Exercise instructions —
List each line in the listing below that contains the string "para".

Task inputs —
—————
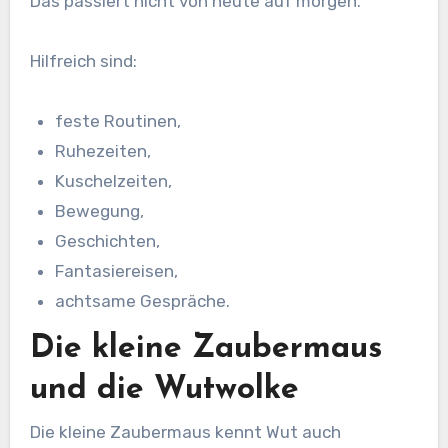
Das passiert nicht von heute auf morgen.
Hilfreich sind:
feste Routinen,
Ruhezeiten,
Kuschelzeiten,
Bewegung,
Geschichten,
Fantasiereisen,
achtsame Gespräche.
Die kleine Zaubermaus
und die Wutwolke
Die kleine Zaubermaus kennt Wut auch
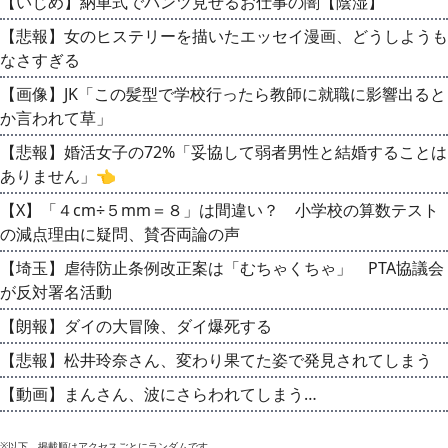
【いじめ】納車式でパンツ見せるお仕事の闇【陰湿】
【悲報】女のヒステリーを描いたエッセイ漫画、どうしようも
なさすぎる
【画像】JK「この髪型で学校行ったら教師に就職に影響出ると
か言われて草」
【悲報】婚活女子の72%「妥協して弱者男性と結婚することは
ありません」👈
【X】「４cm÷５mm＝８」は間違い？ 小学校の算数テスト
の減点理由に疑問、賛否両論の声
【埼玉】虐待防止条例改正案は「むちゃくちゃ」 PTA協議会
が反対署名活動
【朗報】ダイの大冒険、ダイ爆死する
【悲報】松井玲奈さん、変わり果てた姿で発見されてしまう
【動画】まんさん、波にさらわれてしまう…
※以下、掲載順はアクセスごとにランダムです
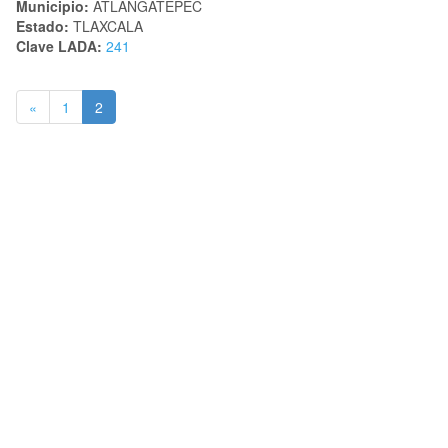
Municipio:
ATLANGATEPEC
Estado:
TLAXCALA
Clave LADA:
241
«
1
2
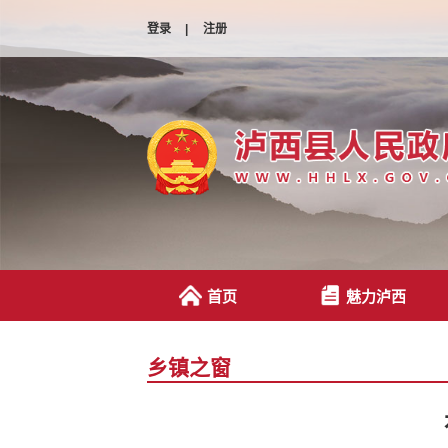
登录
|
注册
首页
魅力泸西
乡镇之窗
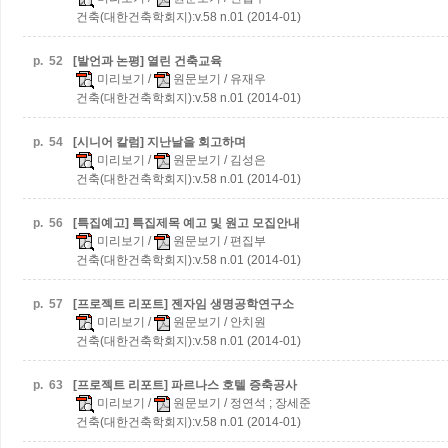
건축(대한건축학회지):v.58 n.01 (2014-01)
p.
52
[발언과 논평] 열린 건축교육
미리보기
/
원문보기
/ 유재우
건축(대한건축학회지):v.58 n.01 (2014-01)
p.
54
[시니어 칼럼] 지난날을 회고하며
미리보기
/
원문보기
/ 김성은
건축(대한건축학회지):v.58 n.01 (2014-01)
p.
56
[특집예고] 특집제목 예고 및 원고 모집안내
미리보기
/
원문보기
/ 편집부
건축(대한건축학회지):v.58 n.01 (2014-01)
p.
57
[프로젝트 리포트] 젠자임 생명공학연구소
미리보기
/
원문보기
/ 안치원
건축(대한건축학회지):v.58 n.01 (2014-01)
p.
63
[프로젝트 리포트] 파르나스 호텔 증축공사
미리보기
/
원문보기
/ 정연석 ; 장세준
건축(대한건축학회지):v.58 n.01 (2014-01)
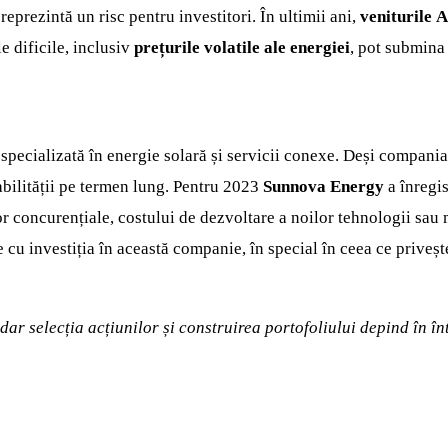
 reprezintă un risc pentru investitori. În ultimii ani,
veniturile
A
e dificile, inclusiv
prețurile volatile ale energiei
, pot submina
specializată în energie solară și servicii conexe. Deși compani
abilității pe termen lung. Pentru 2023
Sunnova Energy
a înregis
r concurențiale, costului de dezvoltare a noilor tehnologii sau m
 cu investiția în această companie, în special în ceea ce privește
 dar selecția acțiunilor și construirea portofoliului depind în 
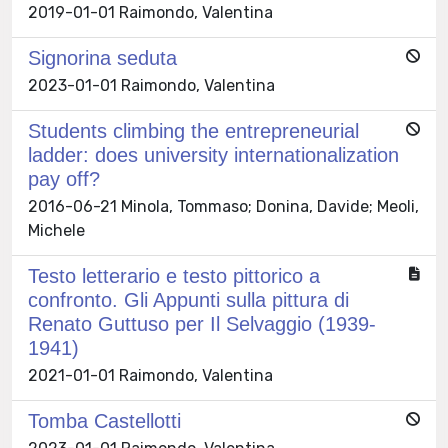
2019-01-01 Raimondo, Valentina
Signorina seduta
2023-01-01 Raimondo, Valentina
Students climbing the entrepreneurial
ladder: does university internationalization
pay off?
2016-06-21 Minola, Tommaso; Donina, Davide; Meoli,
Michele
Testo letterario e testo pittorico a
confronto. Gli Appunti sulla pittura di
Renato Guttuso per Il Selvaggio (1939-
1941)
2021-01-01 Raimondo, Valentina
Tomba Castellotti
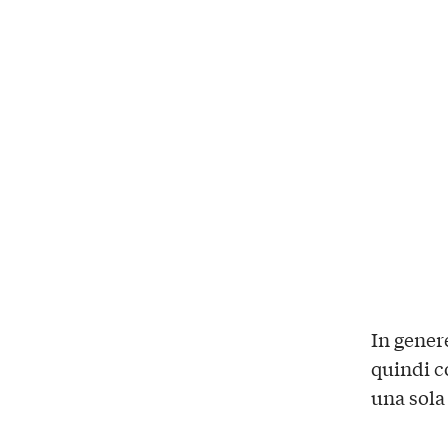
In gener
quindi co
una sola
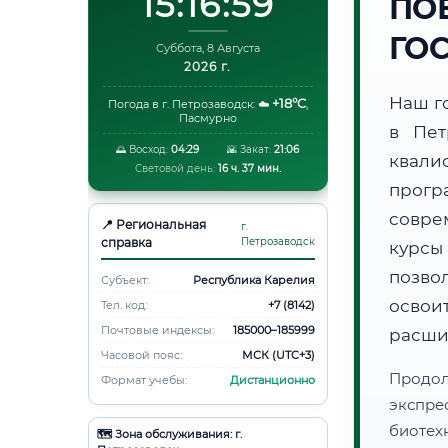
15:17:00
ПО
ГО
Суббота, 8 Августа
2026 г.
Наш г
+18°C
Погода в г. Петрозаводск:
☁️
,
Пасмурно
в Пет
🌅 Восход:
04:29
🌇 Закат:
21:06
квали
Световой день:
16 ч. 37 мин.
прог
совре
📍 Региональная
г.
справка
Петрозаводск
курсы
позво
Субъект:
Республика Карелия
освоит
Тел. код:
+7 (8142)
Почтовые индексы:
185000–185999
расши
Часовой пояс:
МСК (UTC+3)
Продо
Формат учебы:
Дистанционно
экспре
биотех
🗺️ Зона обслуживания: г.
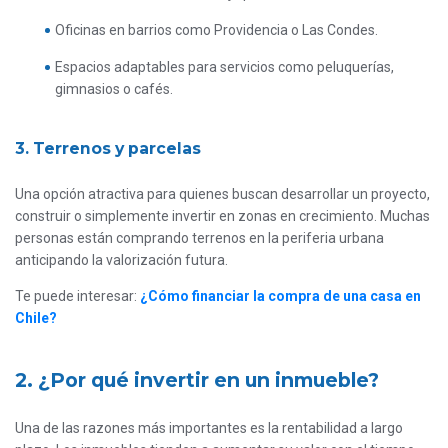
Oficinas en barrios como Providencia o Las Condes.
Espacios adaptables para servicios como peluquerías,
gimnasios o cafés.
3. Terrenos y parcelas
Una opción atractiva para quienes buscan desarrollar un proyecto,
construir o simplemente invertir en zonas en crecimiento. Muchas
personas están comprando terrenos en la periferia urbana
anticipando la valorización futura.
Te puede interesar:
¿Cómo financiar la compra de una casa en
Chile?
2. ¿Por qué invertir en un inmueble?
Una de las razones más importantes es la rentabilidad a largo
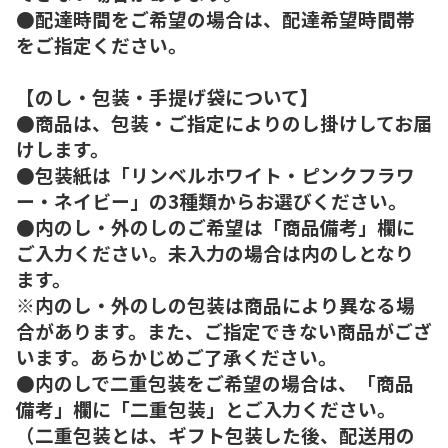
●配達時間をご希望の場合は、配達希望時間帯
をご指定ください。
【のし・包装・手提げ袋について】
●商品は、包装・ご指定によりのし掛けしてお届
けします。
●包装紙は「リンベルホワイト・ピンクフラワ
ー・ネイビー」の3種類からお選びください。
●内のし・外のしのご希望は「商品備考」欄に
ご入力ください。未入力の場合は内のしとなり
ます。
※内のし・外のしの包装は商品により異なる場
合があります。また、ご指定できない商品がござ
います。あらかじめご了承ください。
●内のしで二重包装をご希望の場合は、「商品
備考」欄に「二重包装」とご入力ください。
（二重包装とは、ギフト包装した後、配送用の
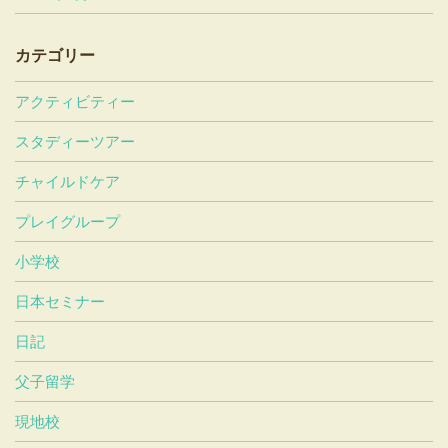
カテゴリー
アクティビティー
スタディーツアー
チャイルドケア
プレイグループ
小学校
日本セミナー
日記
父子留学
現地校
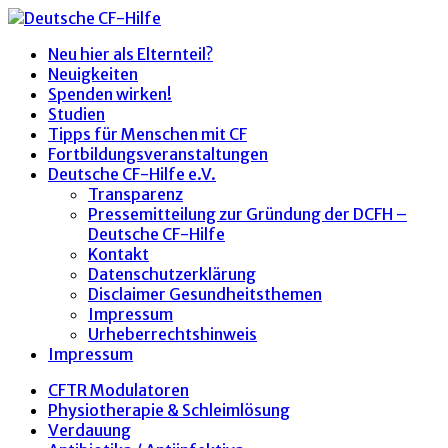
Neu hier als Elternteil?
Neuigkeiten
Spenden wirken!
Studien
Tipps für Menschen mit CF
Fortbildungsveranstaltungen
Deutsche CF-Hilfe e.V.
Transparenz
Pressemitteilung zur Gründung der DCFH –
Deutsche CF-Hilfe
Kontakt
Datenschutzerklärung
Disclaimer Gesundheitsthemen
Impressum
Urheberrechtshinweis
Impressum
CFTR Modulatoren
Physiotherapie & Schleimlösung
Verdauung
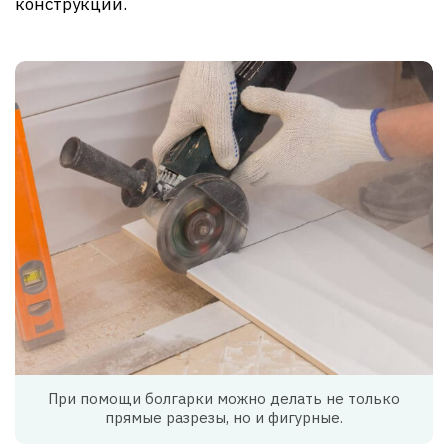
конструкции.
При помощи болгарки можно делать не только
прямые разрезы, но и фигурные.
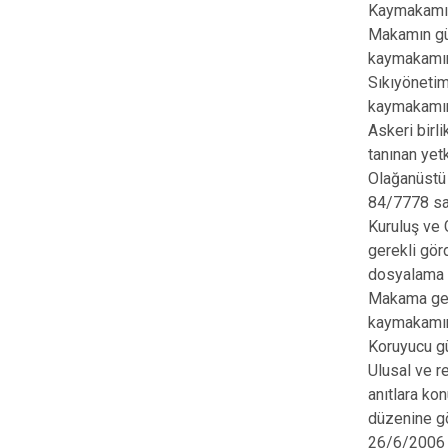
Kaymakamın 
Makamın güv
kaymakamın
Sıkıyönetim
kaymakamın 
Askeri birl
tanınan yet
Olağanüstü 
84/7778 say
Kuruluş ve 
gerekli gör
dosyalama v
Makama gele
kaymakamın
Koruyucu gü
Ulusal ve r
anıtlara ko
düzenine g
26/6/2006 t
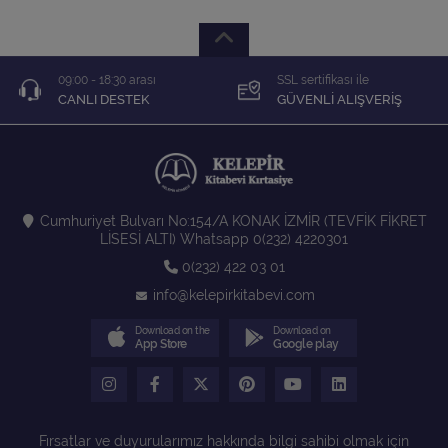
09:00 - 18:30 arası
SSL sertifikası ile
CANLI DESTEK
GÜVENLİ ALIŞVERİŞ
Cumhuriyet Bulvarı No:154/A KONAK İZMİR (TEVFİK FİKRET
LİSESİ ALTI) Whatsapp 0(232) 4220301
0(232) 422 03 01
info@kelepirkitabevi.com
Download on the
Download on
App Store
Google play
Fırsatlar ve duyurularımız hakkında bilgi sahibi olmak için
—————
Exercise response —
Espacios adaptables para servicios como peluquerías,
Una opción atractiva para quienes buscan desarrollar un proyecto,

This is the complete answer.